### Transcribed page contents
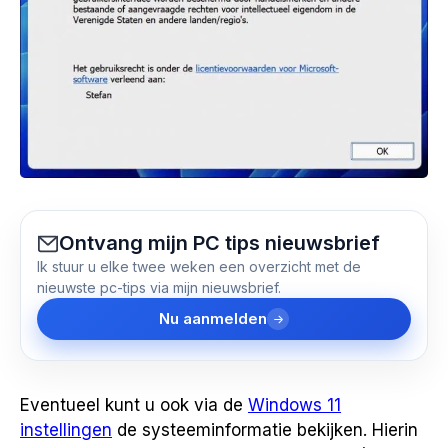
Ontvang mijn PC tips nieuwsbrief
Ik stuur u elke twee weken een overzicht met de
nieuwste pc-tips via mijn nieuwsbrief.
Nu aanmelden
Eventueel kunt u ook via de
Windows 11
instellingen
de systeeminformatie bekijken. Hierin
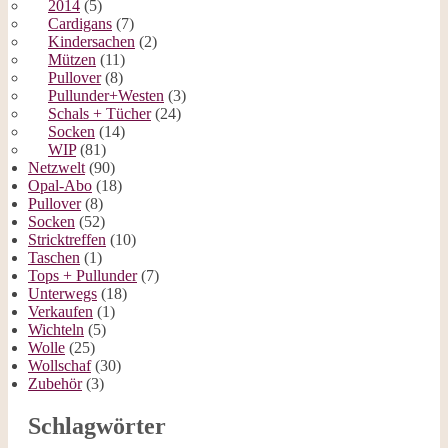
2014
(5)
Cardigans
(7)
Kindersachen
(2)
Mützen
(11)
Pullover
(8)
Pullunder+Westen
(3)
Schals + Tücher
(24)
Socken
(14)
WIP
(81)
Netzwelt
(90)
Opal-Abo
(18)
Pullover
(8)
Socken
(52)
Stricktreffen
(10)
Taschen
(1)
Tops + Pullunder
(7)
Unterwegs
(18)
Verkaufen
(1)
Wichteln
(5)
Wolle
(25)
Wollschaf
(30)
Zubehör
(3)
Schlagwörter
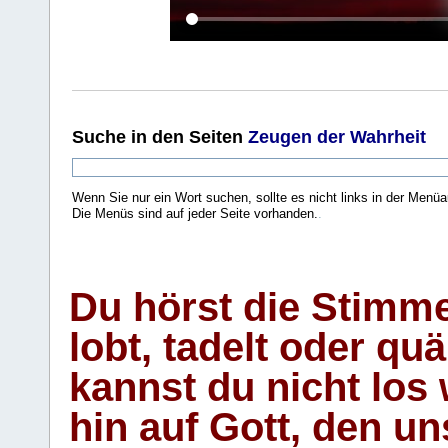
Suche
in den Seiten
Zeugen der Wahrheit
Wenn Sie nur ein Wort suchen, sollte es nicht links in der Menüa
Die Menüs sind auf jeder Seite vorhanden.
.
Du hörst die Stimm
lobt, tadelt oder qu
kannst du nicht los 
hin auf Gott, den u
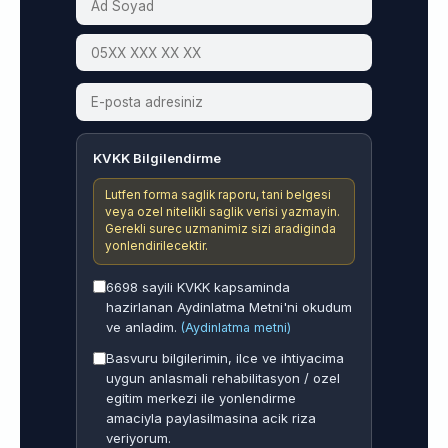
KVKK Bilgilendirme
Lutfen forma saglik raporu, tani belgesi
veya ozel nitelikli saglik verisi yazmayin.
Gerekli surec uzmanimiz sizi aradiginda
yonlendirilecektir.
6698 sayili KVKK kapsaminda
hazirlanan Aydinlatma Metni'ni okudum
ve anladim.
(Aydinlatma metni)
Basvuru bilgilerimin, ilce ve ihtiyacima
uygun anlasmali rehabilitasyon / ozel
egitim merkezi ile yonlendirme
amaciyla paylasilmasina acik riza
veriyorum.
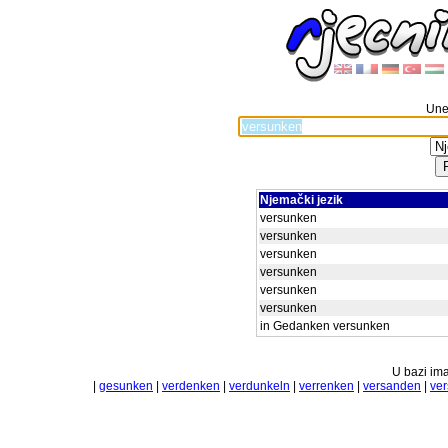
Unes
Njemački jezik
versunken
versunken
versunken
versunken
versunken
versunken
in Gedanken versunken
U bazi ima
|
gesunken
|
verdenken
|
verdunkeln
|
verrenken
|
versanden
|
ve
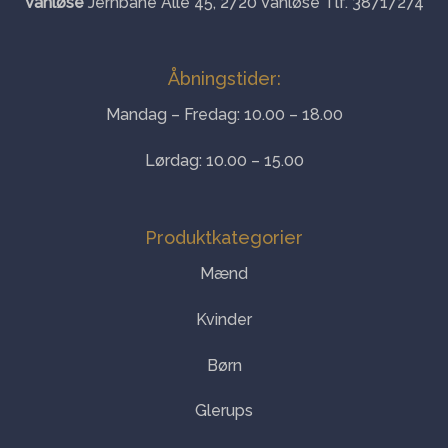
Vanløse
Jernbane Allé 45, 2720 Vanløse Tlf. 38717274
Åbningstider:
Mandag – Fredag: 10.00 – 18.00
Lørdag: 10.00 – 15.00
Produktkategorier
Mænd
Kvinder
Børn
Glerups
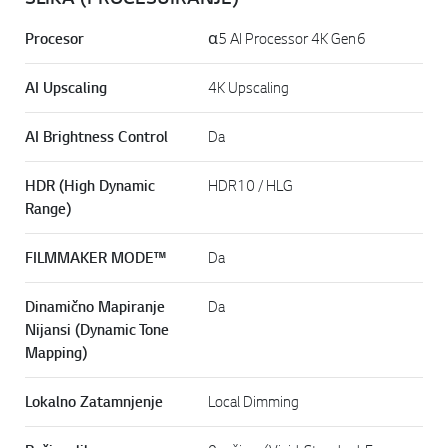
Procesor
α5 AI Processor 4K Gen6
AI Upscaling
4K Upscaling
AI Brightness Control
Da
HDR (High Dynamic
HDR10 / HLG
Range)
FILMMAKER MODE™
Da
Dinamično Mapiranje
Da
Nijansi (Dynamic Tone
Mapping)
Lokalno Zatamnjenje
Local Dimming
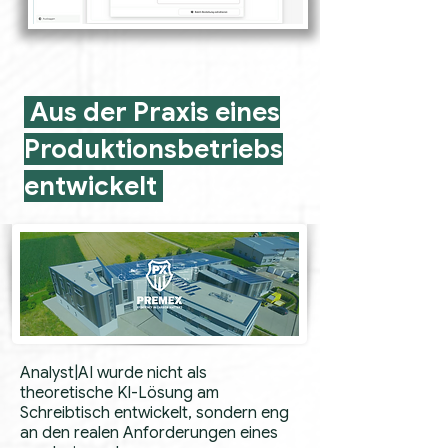
Aus der Praxis eines
Produktionsbetriebs
entwickelt
Analyst|AI wurde nicht als
theoretische KI-Lösung am
Schreibtisch entwickelt, sondern eng
an den realen Anforderungen eines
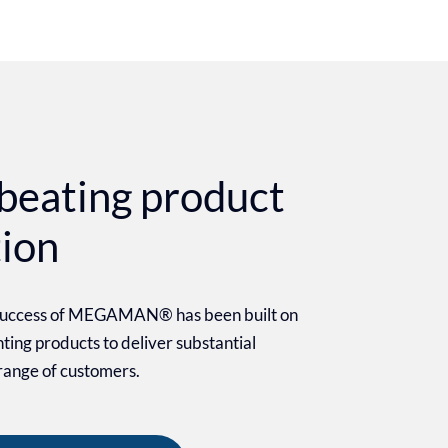
beating product
tion
 success of MEGAMAN® has been built on
ighting products to deliver substantial
 range of customers.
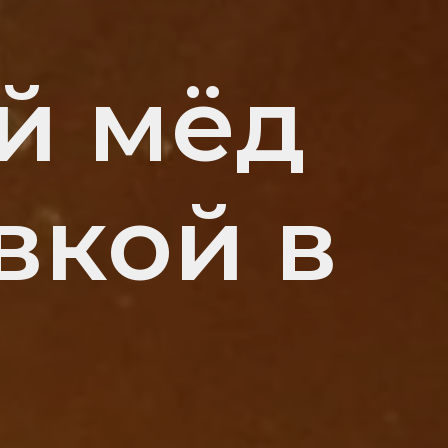
й мёд
вкой в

### EXERCISE
Turn all of the lines above into a numbered list, skipping any blank lines and leaving the pictures out.

### ANSWER FOR THE TASK
1. Ontvang mijn PC tips nieuwsbrief
2. Ik stuur u elke twee weken een overzicht met de
3. nieuwste pc-tips via mijn nieuwsbrief.
4. Nu aanmelden
5. Eventueel kunt u ook via de
6. Windows 11
7. instellingen
8. de systeeminformatie bekijken. Hierin
9. 2014
10. (5)
11. Cardigans
12. (7)
13. Kindersachen
14. (2)
15. Mützen
16. (11)
17. Pullover
18. (8)
19. Pullunder+Westen
20. (3)
21. Schals + Tücher
22. (24)
23. Socken
24. (14)
25. WIP
26. (81)
27. Netzwelt
28. (90)
29. Opal-Abo
30. (18)
31. Pullover
32. (8)
33. Socken
34. (52)
35. Stricktreffen
36. (10)
37. Taschen
38. (1)
39. Tops + Pullunder
40. (7)
41. Unterwegs
42. (18)
43. Verkaufen
44. (1)
45. Wichteln
46. (5)
47. Wolle
48. (25)
49. Wollschaf
50. (30)
51. Zubehör
52. (3)
53. Schlagwörter
54. Suche
55. in den Seiten
56. Zeugen der Wahrheit
57. Wenn Sie nur ein Wort suchen, sollte es nicht links in der Menüa
58. Die Menüs sind auf jeder Seite vorhanden.
59. .
60. Du hörst die Stimm
61. lobt, tadelt oder qu
62. kannst du nicht los 
63. hin auf Gott, den u
64. KVKK Bilgilendirme
65. Lutfen forma saglik raporu, tani belgesi
66. veya ozel nitelikli saglik verisi yazmayin.
67. Gerekli surec uzmanimiz sizi aradiginda
68. yonlendirilecektir.
69. 6698 sayili KVKK kapsaminda
70. hazirlanan Aydinlatma Metni'ni okudum
71. ve anladim.
72. (Aydinlatma metni)
73. Basvuru bilgilerimin, ilce ve ihtiyacima
74. uygun anlasmali rehabilitasyon / ozel
75. egitim merkezi ile yonlendirme
76. amaciyla paylasilmasina acik riza
77. veriyorum.
78. Unes
79. Njemački jezik
80. versunken
81. versunken
82. versunken
83. versunken
84. versunken
85. versunken
86. in Gedanken versunken
87. U bazi ima
88. |
89. gesunken
90. |
91. verdenken
92. |
93. verdunkeln
94. |
95. verrenken
96. |
97. versanden
98. |
99. ve
100. Vanløse
101. Jernbane Allé 45, 2720 Vanløse Tlf. 38717274
102. Åbningstider:
103. Mandag – Fredag: 10.00 – 18.00
104. Lørdag: 10.00 – 15.00
105. Produktkategorier
106. Mænd
107. Kvinder
108. Børn
109. Glerups
110. Procesor
111. α5 AI Processor 4K Gen6
112. AI Upscaling
113. 4K Upscaling
114. AI Brightness Control
115. Da
116. HDR (High Dynamic
117. HDR10 / HLG
118. Range)
119. FILMMAKER MODE™
120. Da
121. Dinamično Mapiranje
122. Da
123. Nijansi (Dynamic Tone
124. Mapping)
125. Lokalno Zatamnjenje
126. Local Dimming
127. Aus der Praxis eines
128. Produktionsbetriebs
129. entwickelt
130. Analyst|AI wurde nicht als
131. theoretische KI-Lösung am
132. Schreibtisch entwickelt, sondern eng
133. an den realen Anforderungen eines
134. beating product
135. tion
136.  success of MEGAMAN® has been built on
137. ighting products to deliver substantial
138.  range of customers.
139. й мёд
140. вкой в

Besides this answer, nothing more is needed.